* start PAGE TEXT *

A fair question since I alluded to it early.  You know I have travelled all over the place.  When I say "bad" kenpo, generally I am talking about students who might know the terminology ... or they might not, but regardless of that, they just cannot move well.  Forget quantity of material, 16 v. 24 v.32, except as a function of how long they get to stay in a belt and practice that material.  Forget anything except the amount of time they have been " At the Art", not just in it.  

I am not referring to any of the Austin teachers specifically.  I respect what they all do, although all are bit different from me, and each other.  

My gripe is when I sit on panels testing and do not generally see students "moving"  like they did 10 -15 years ago.  They may be more sophisticated in terms of general knowledge, the watchmaker has taken off, but where is the iron worker?  There are schools, students and instructors who put me and my guys to shame.  Those are whom I chose to learn from.  I can hold my own with most 4ths and 5ths, so I am comfortable where I am.  

But I am concerned about the effect the fragmentation of Kenpo has had on quality control OVER ALL of the Art, not just my instructor is great!    A true lack of knowledge in Brown and Black Belts is what I am talking about i.e. people who know the moves, but don't know how to move (and by the way, there is more than one "correct" way to move IMHO) 

Well, thats it for the night guys, have a good Thursday.  

Respects,
-MB


----------



## cdhall (Sep 11, 2003)

> _Originally posted by Michael Billings _
> *Is it just me, or do other people have a problem with the model of how people are learning Kenpo nowdays? *



I will chime in on this as I've brought it up in the past regarding "Black Belt Skills" or something like this.  I may address more or other parts of this later (you have been warned   ).

It seems to me that until the mid 1970's or 1980's maybe even, that a "Black Belt" could fight.  Had fought a lot.  Had been in a physical classroom/mat setting where he (or she) took a lot of punnishment and dished it out.  

This can not be transmitted on video.  Hitting and getting hit used to be a significant part of training and being a Black Belt in particular.  Black Belts were respected because, if nothing else, regardless of style, you knew that if you hit one of them they could take it (if you hit them) and they would or could if they chose to, hit you back and hurt you badly.  Unless of course you were  good enough to make them miss.

That is how it seems to me anyway.  I am taller than Sifu Swan but I never had any doubt that he could wipe me out if he chose to even though I have almost never seen him fight.  He has used me for demonstrations though on several occasions.

And now it seems that you can get a Black Belt without getting hit much less hitting someone else, learning how to do that properly and thereby "moving well."

This is a legitimate reason to irriate someone, especially someone who came up like Mr. Billings did as Jason pointed out, under Mr. Duffy who would have sparring classes that ran up to 3hours of continuous fighting and who would have his guys get up at 5am at a Spirit Camp so they could go run and warm up Before the camp started and they had to go run and warm up again.  Nuts.  Mr. Duffy used to have those guys do push-ups in sets of 100.  I have also seen and heard of belt tests where students threw up before it was over and/or suffered heat exhaustion and dehydration.  Maybe that was his signal that your test was over.  I almost passed out on my last test but endurance is my particular weakness.   If you were on of Mr. Duffy's students in the 70s and 80s, you could hit and get hit and you had endurance.

* end PAGE TEXT *
* start SUPPLIED INFORMATION *

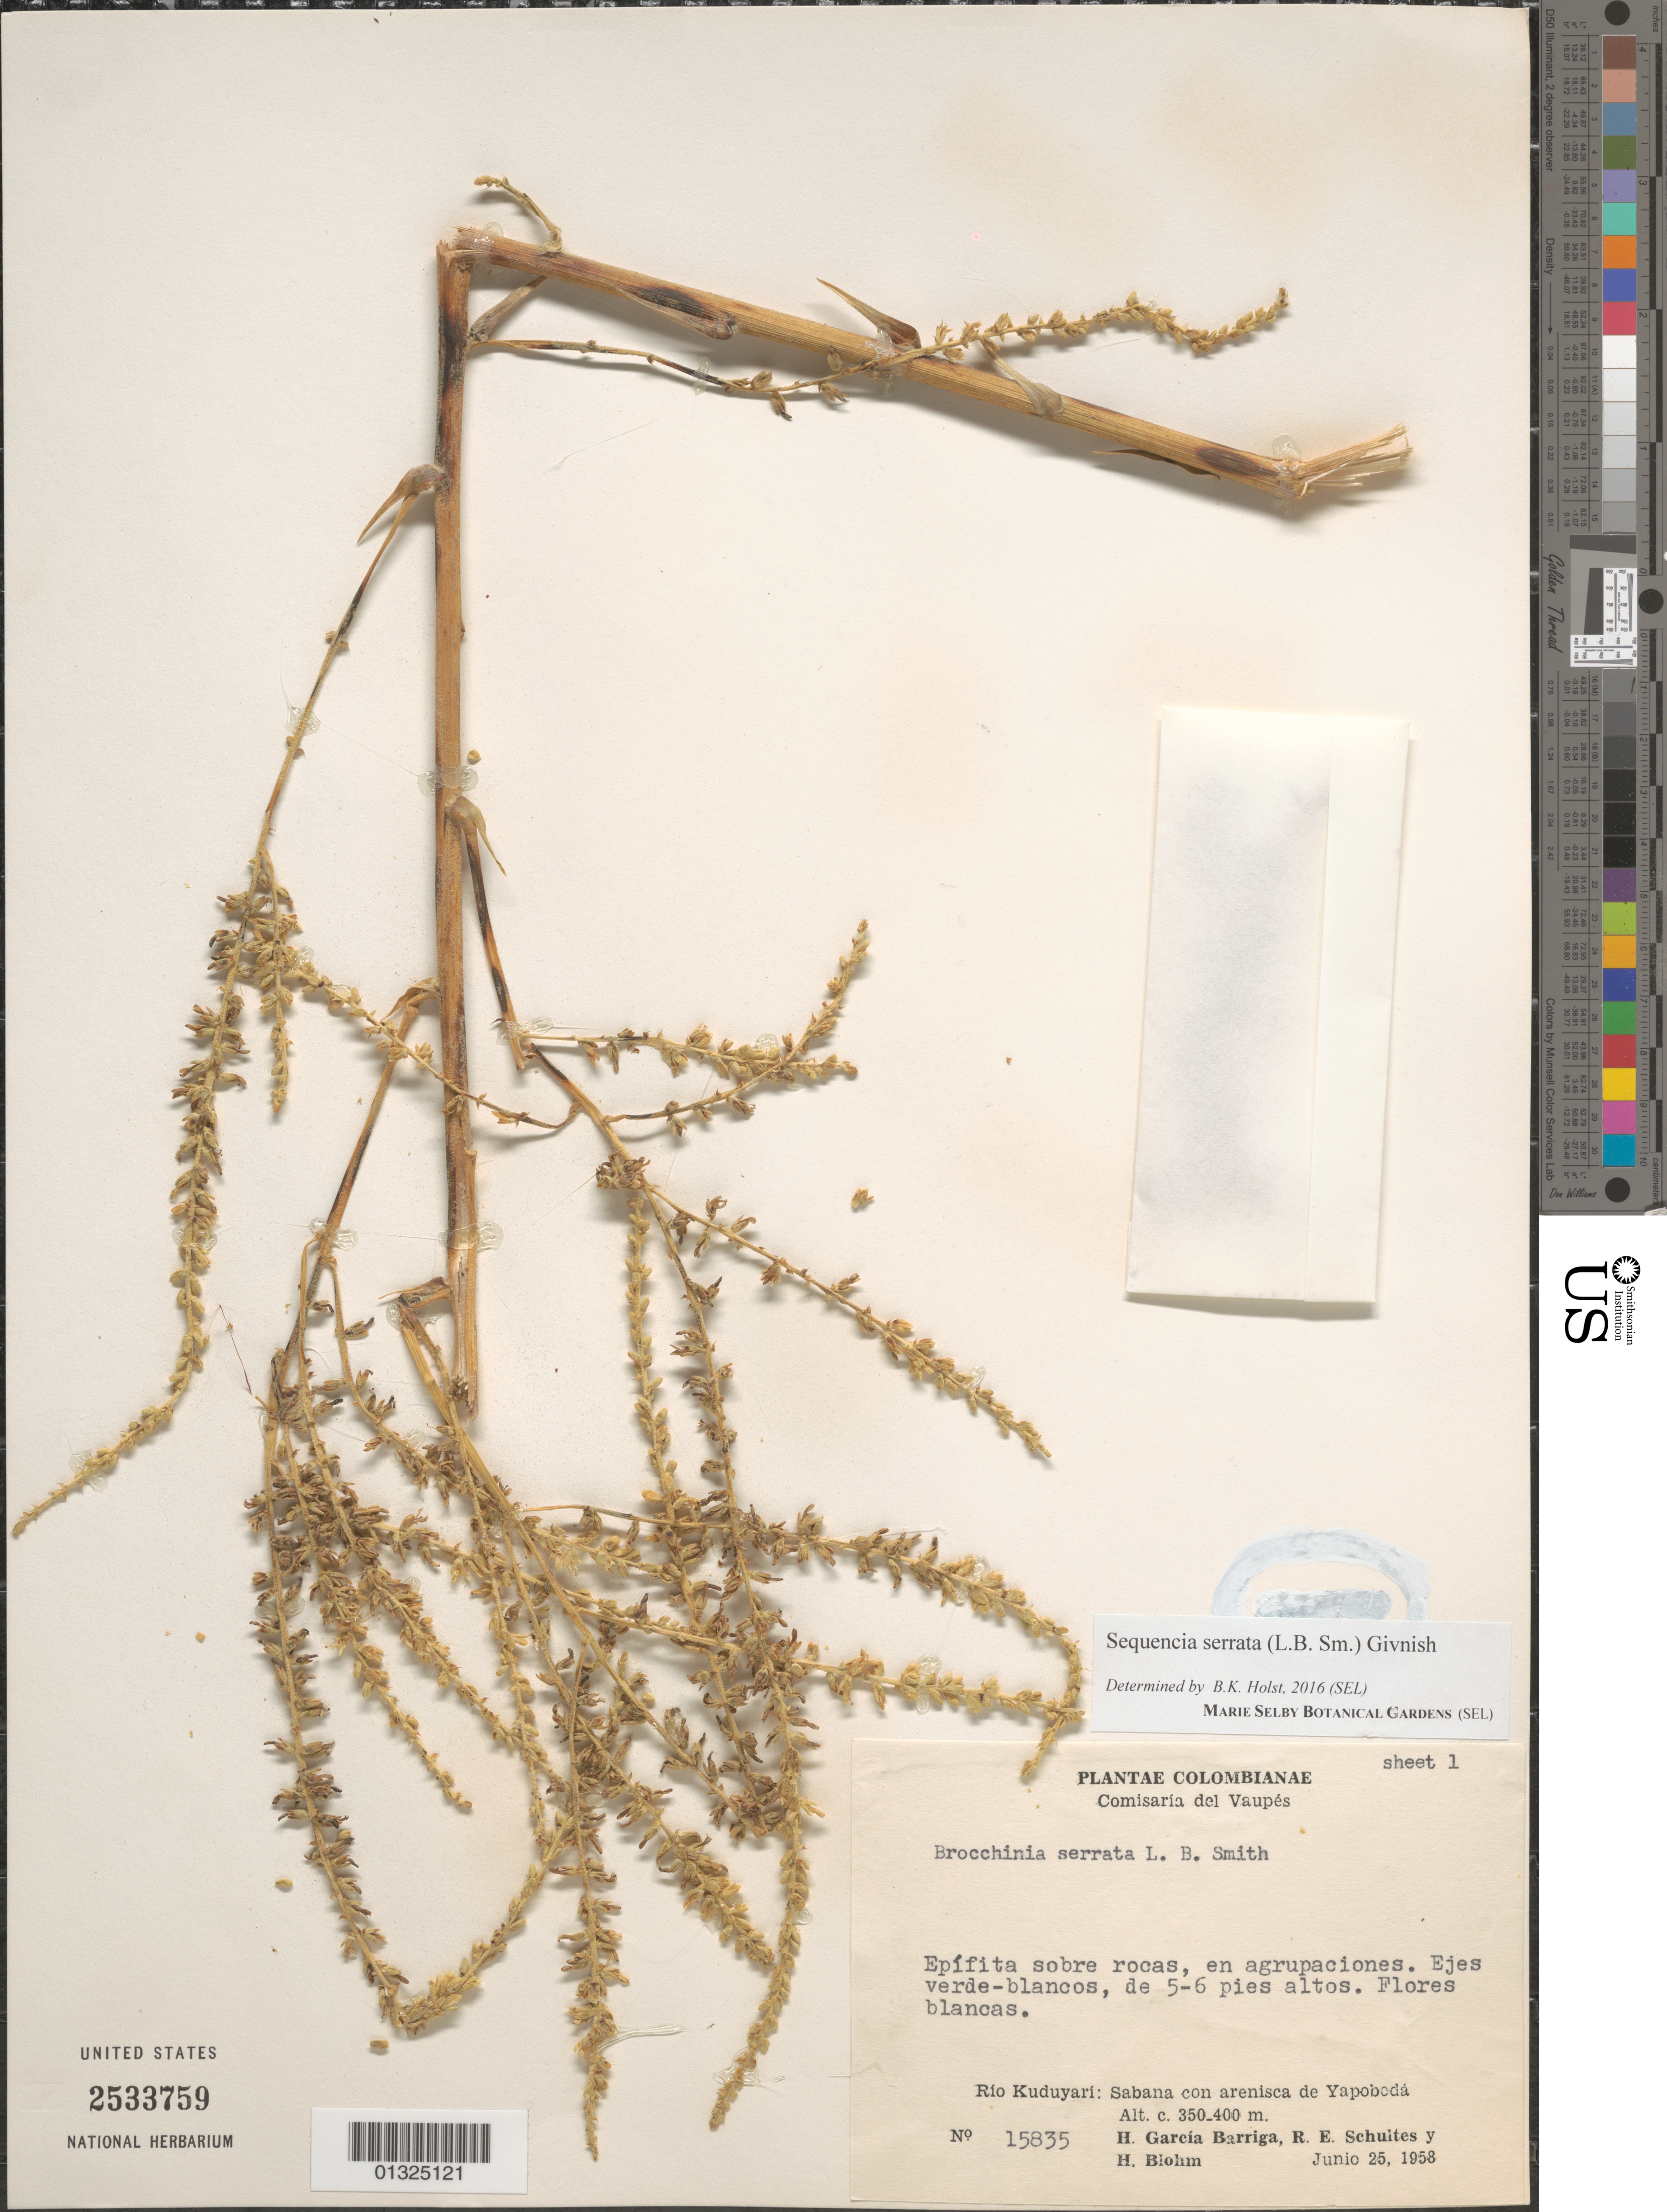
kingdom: Plantae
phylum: Tracheophyta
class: Liliopsida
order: Poales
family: Bromeliaceae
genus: Sequencia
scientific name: Sequencia serrata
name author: (L.B. Sm.) Givnish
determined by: Holst, Bruce K.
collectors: H. García Barriga, R. E. Schultes & H. Blohm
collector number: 15835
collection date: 1958-06-25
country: Colombia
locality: Yapoboda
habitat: Sabana con arenisca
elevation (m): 350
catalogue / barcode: US 2533759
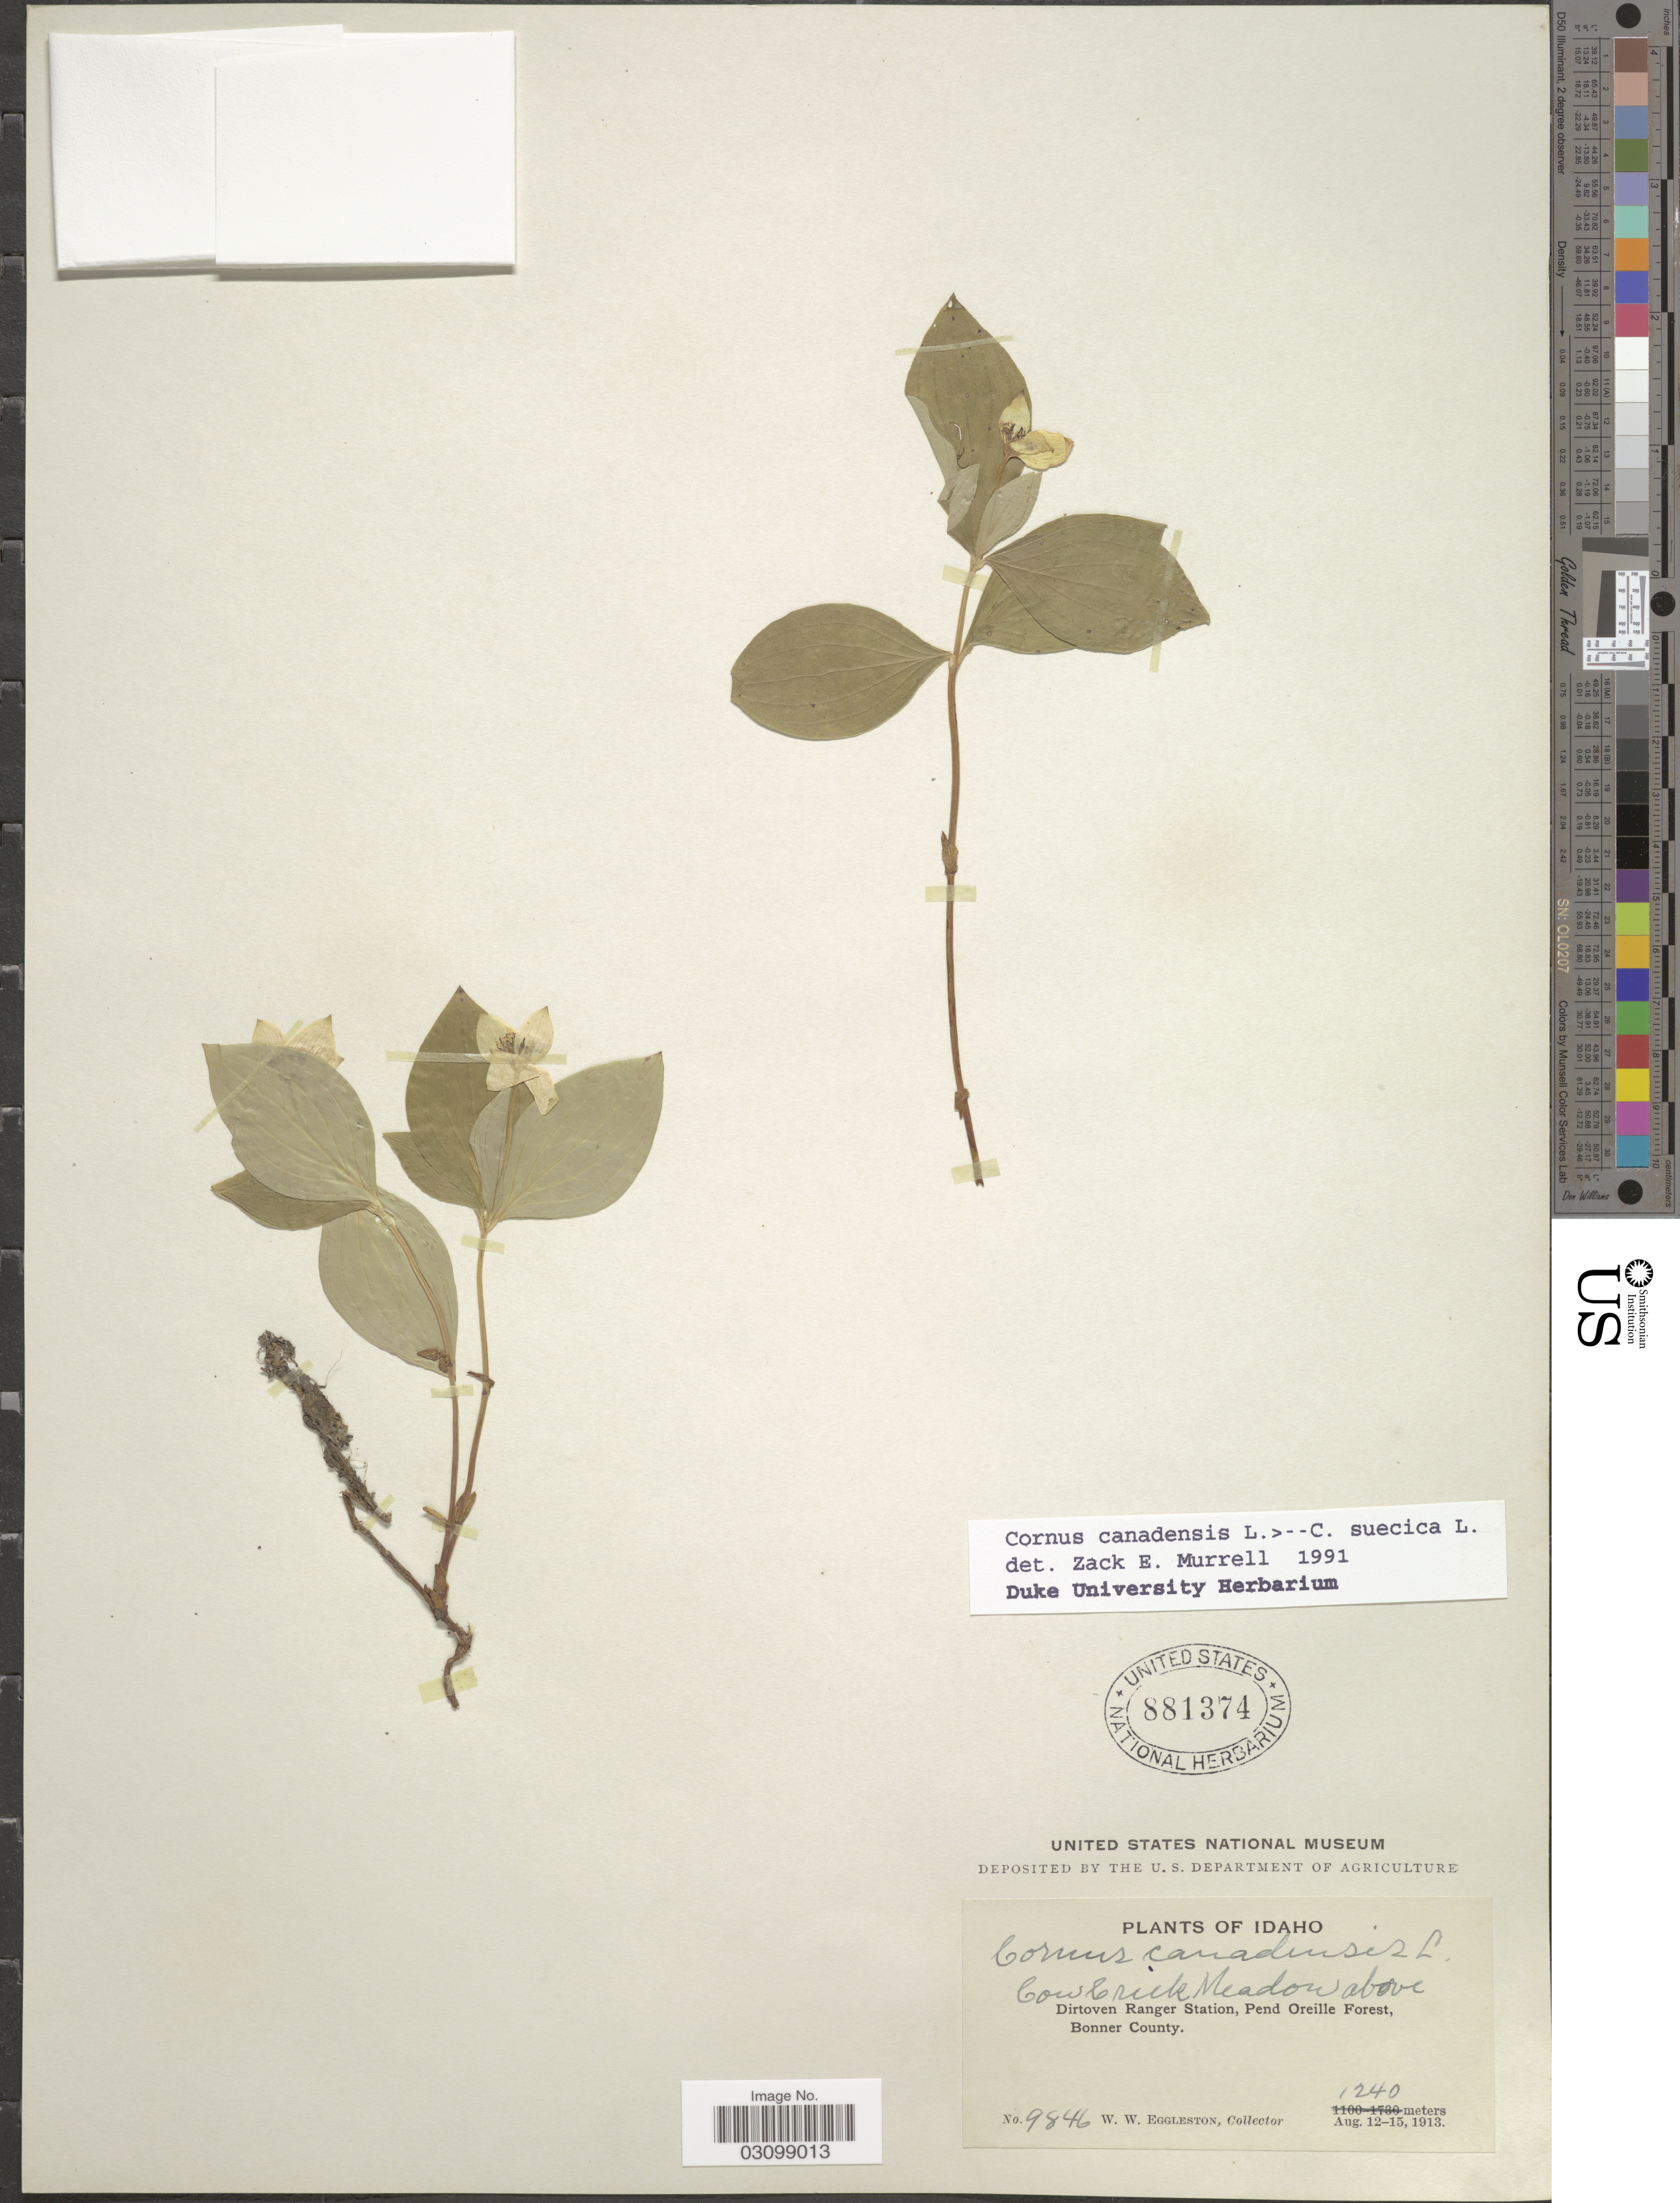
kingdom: Plantae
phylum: Tracheophyta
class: Magnoliopsida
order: Cornales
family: Cornaceae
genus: Cornus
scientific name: Cornus sp.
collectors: W. W. Eggleston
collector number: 9846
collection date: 1913-08-12/1913-08-15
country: United States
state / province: Idaho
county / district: Bonner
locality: Cow Creek Meadow above Dirtoven Ranger Station, Pend Oreille Forest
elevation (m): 1240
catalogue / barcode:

* end SUPPLIED INFORMATION *

Can you reproduce the kenpo forum thread word for word, from "That is how" through "on several occasions."?

- FINISHED TASK
That is how it seems to me anyway.  I am taller than Sifu Swan but I never had any doubt that he could wipe me out if he chose to even though I have almost never seen him fight.  He has used me for demonstrations though on several occasions.